Nei racconti dell'autore il tema che ricorre è quasi sempre l'aspirazione dell'uomo umile o modesto come impiegati, medici, contadini, poveri, attori, vedove, studenti o malati ad un'esistenza migliore, sia essa intesa come elevazione da una condizione miserabile e abbrutente, sia come fuga da una quotidianità meschina e opprimente. Il tutto immerso nella quotidianità, con i suoi gesti e le azioni, le parole di ogni giorno.
Spesso la sua narrativa e il suo teatro sono anche un accorato atto di accusa contro la società del suo tempo, che con uno stile semplice e sobrio, è modellato sul tragico quotidiano, cioè sulle tante pene dell'esistenza umana.

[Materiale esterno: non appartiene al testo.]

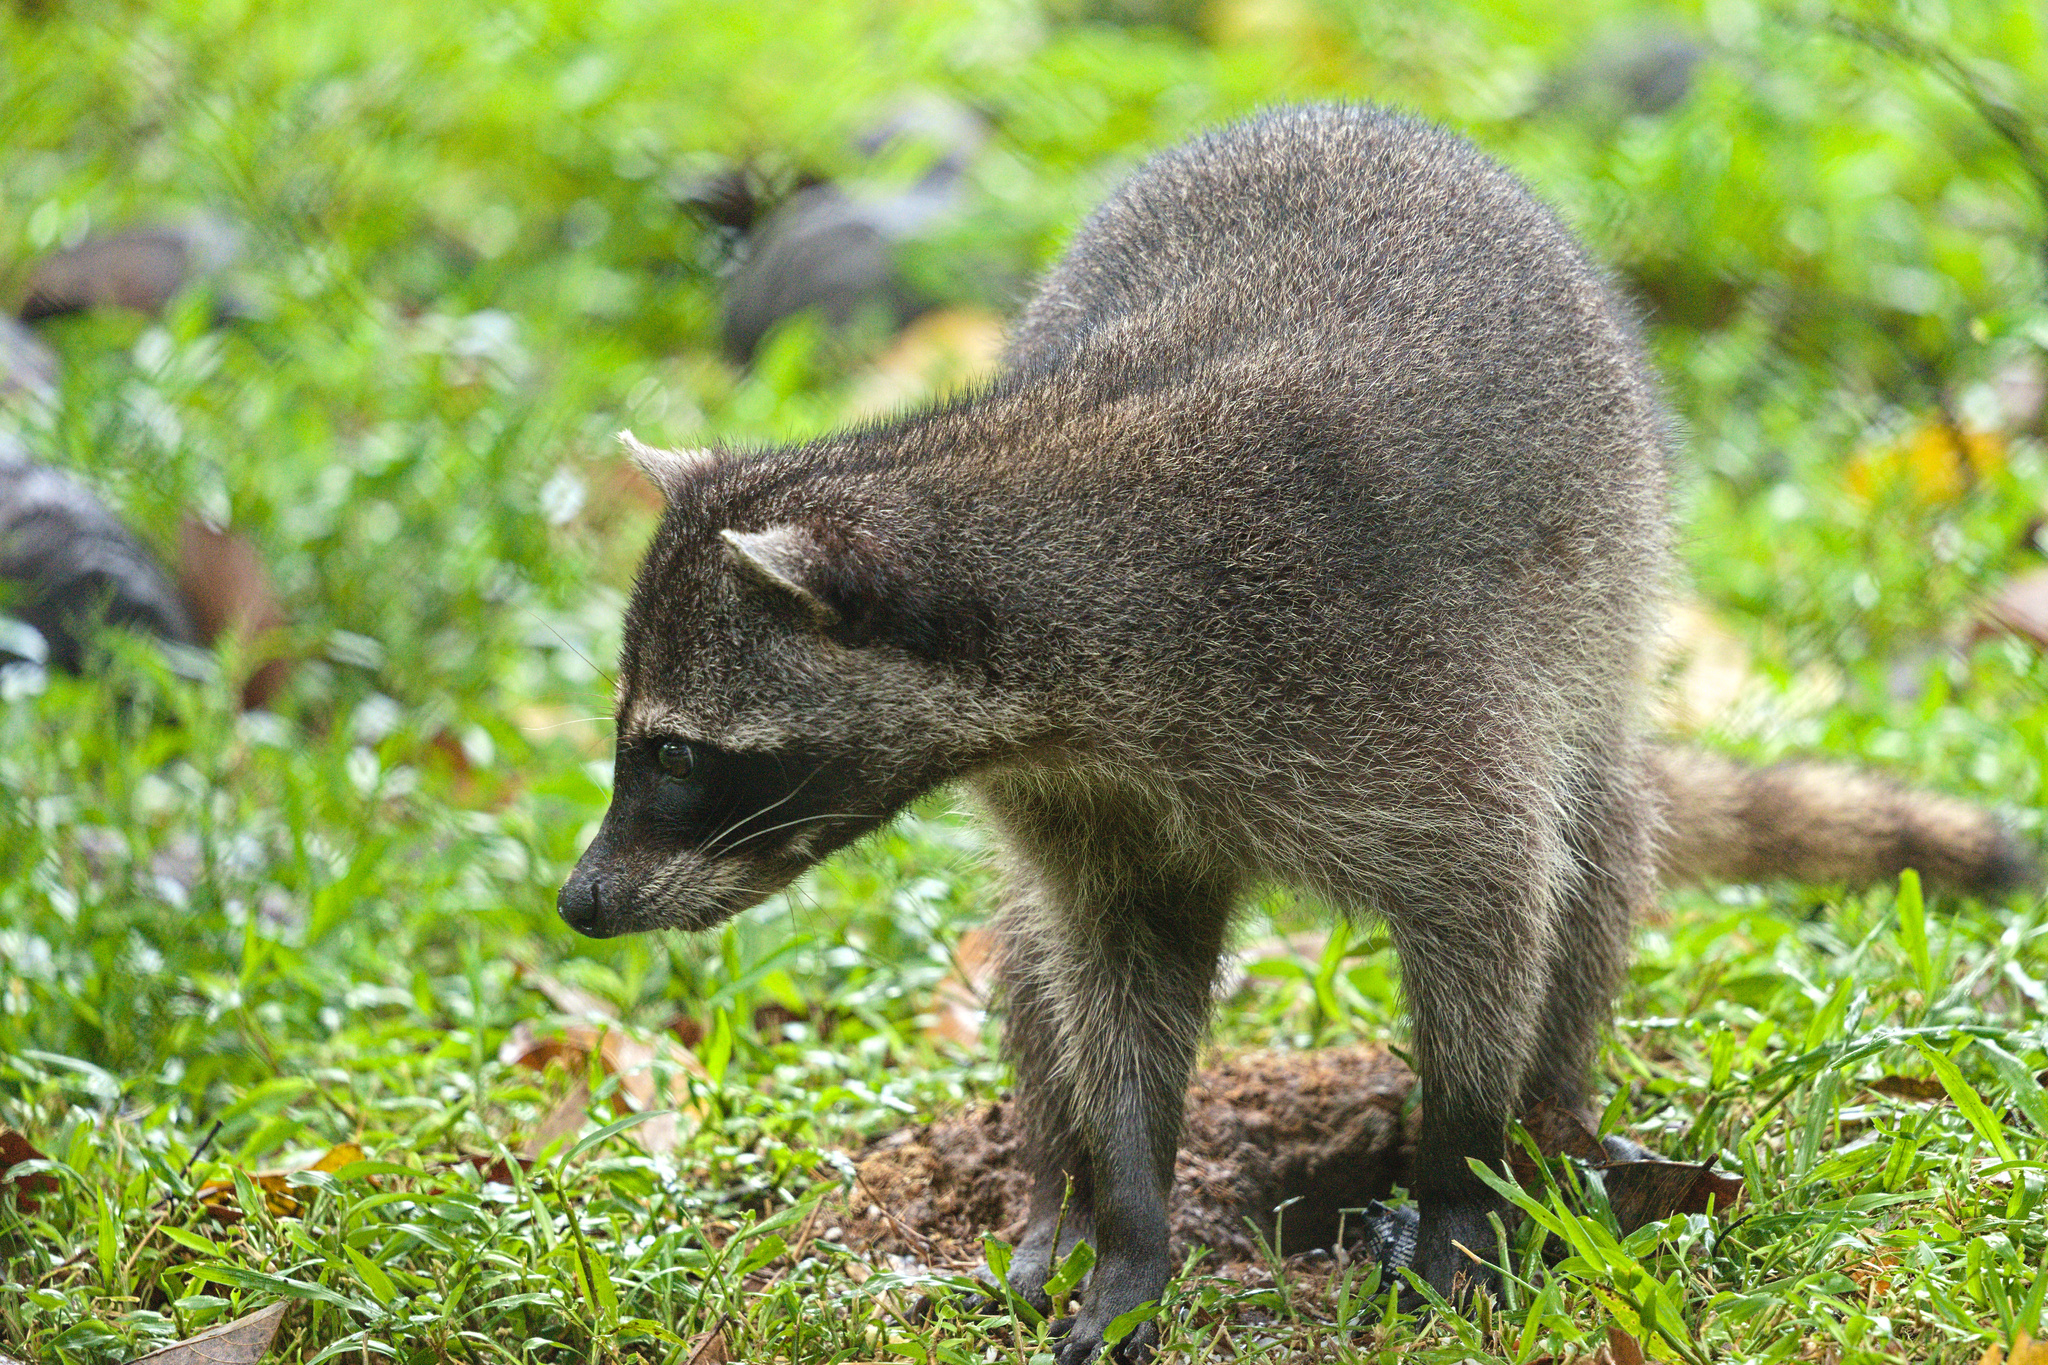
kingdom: Animalia
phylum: Chordata
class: Mammalia
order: Carnivora
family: Procyonidae
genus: Procyon
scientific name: Procyon lotor
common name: Raccoon
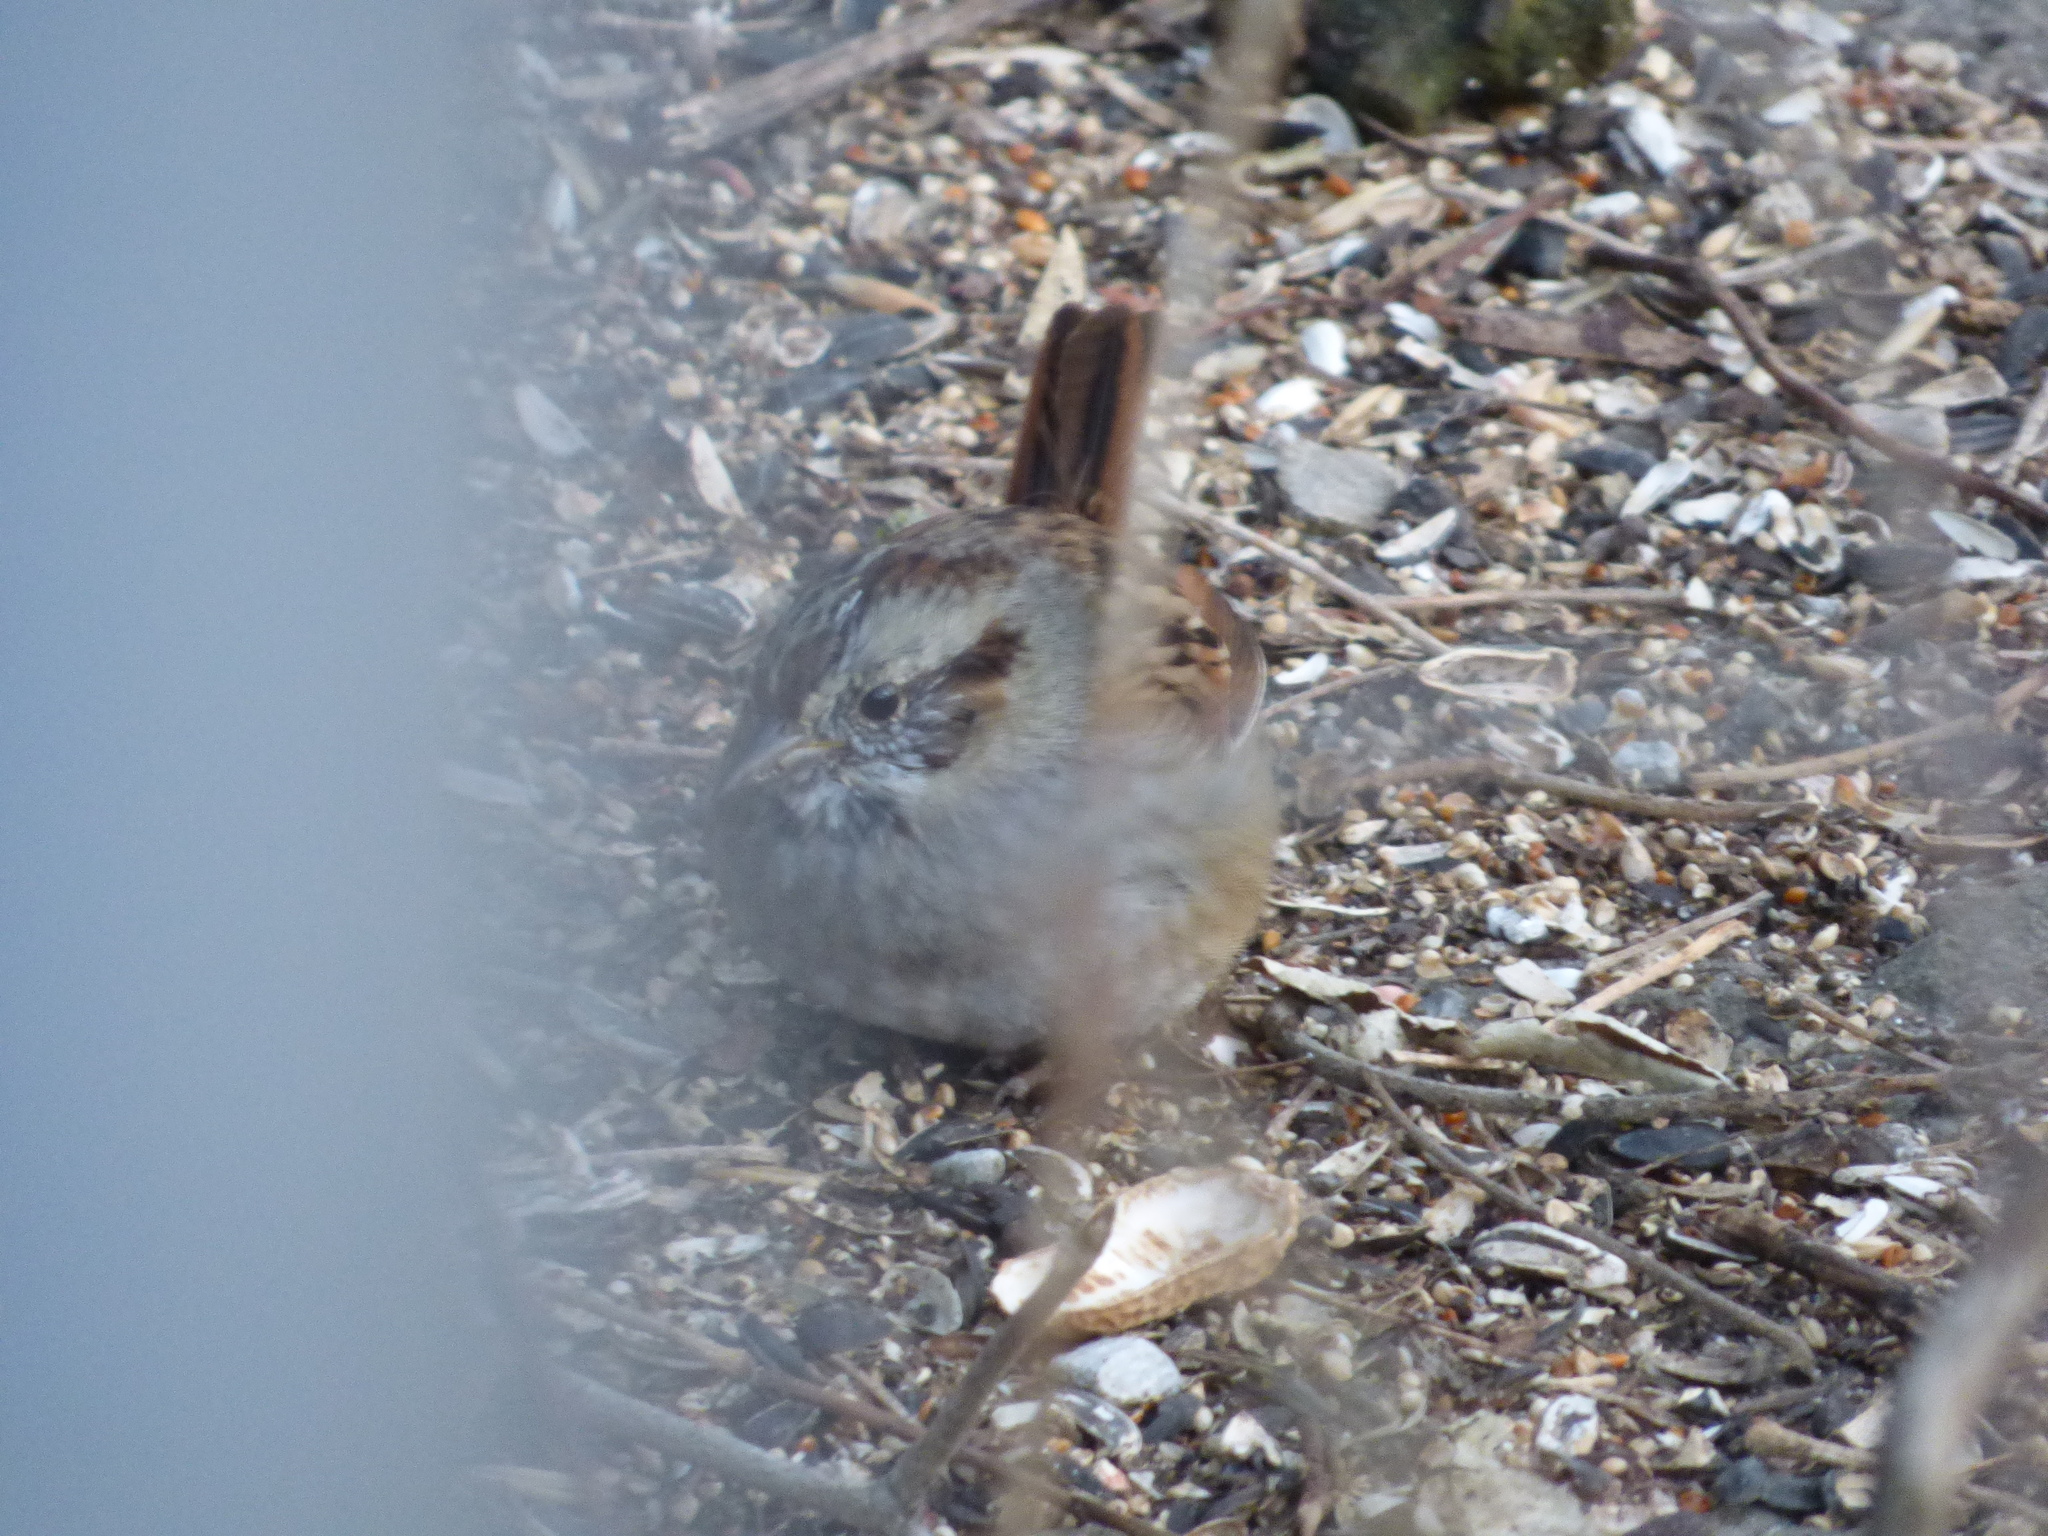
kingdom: Animalia
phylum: Chordata
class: Aves
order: Passeriformes
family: Passerellidae
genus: Melospiza
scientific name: Melospiza georgiana
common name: Swamp sparrow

I racconti più incisivi di questa raccolta sono sicuramente “La corsia n.6” e “Il monaco nero”, che hanno protagonisti persone malate mentalmente, in particolare “La corsia n.6” ha anche un'ambientazione claustrofobica, che ho trovato geniali ed inquietanti. Gli altri mi sono piaciuti meno e complessivamente direi che Cechov non rientra tra i miei autori russi preferiti, malgrado la scrittura molto fluente ed attuale anche per i nostri tempi.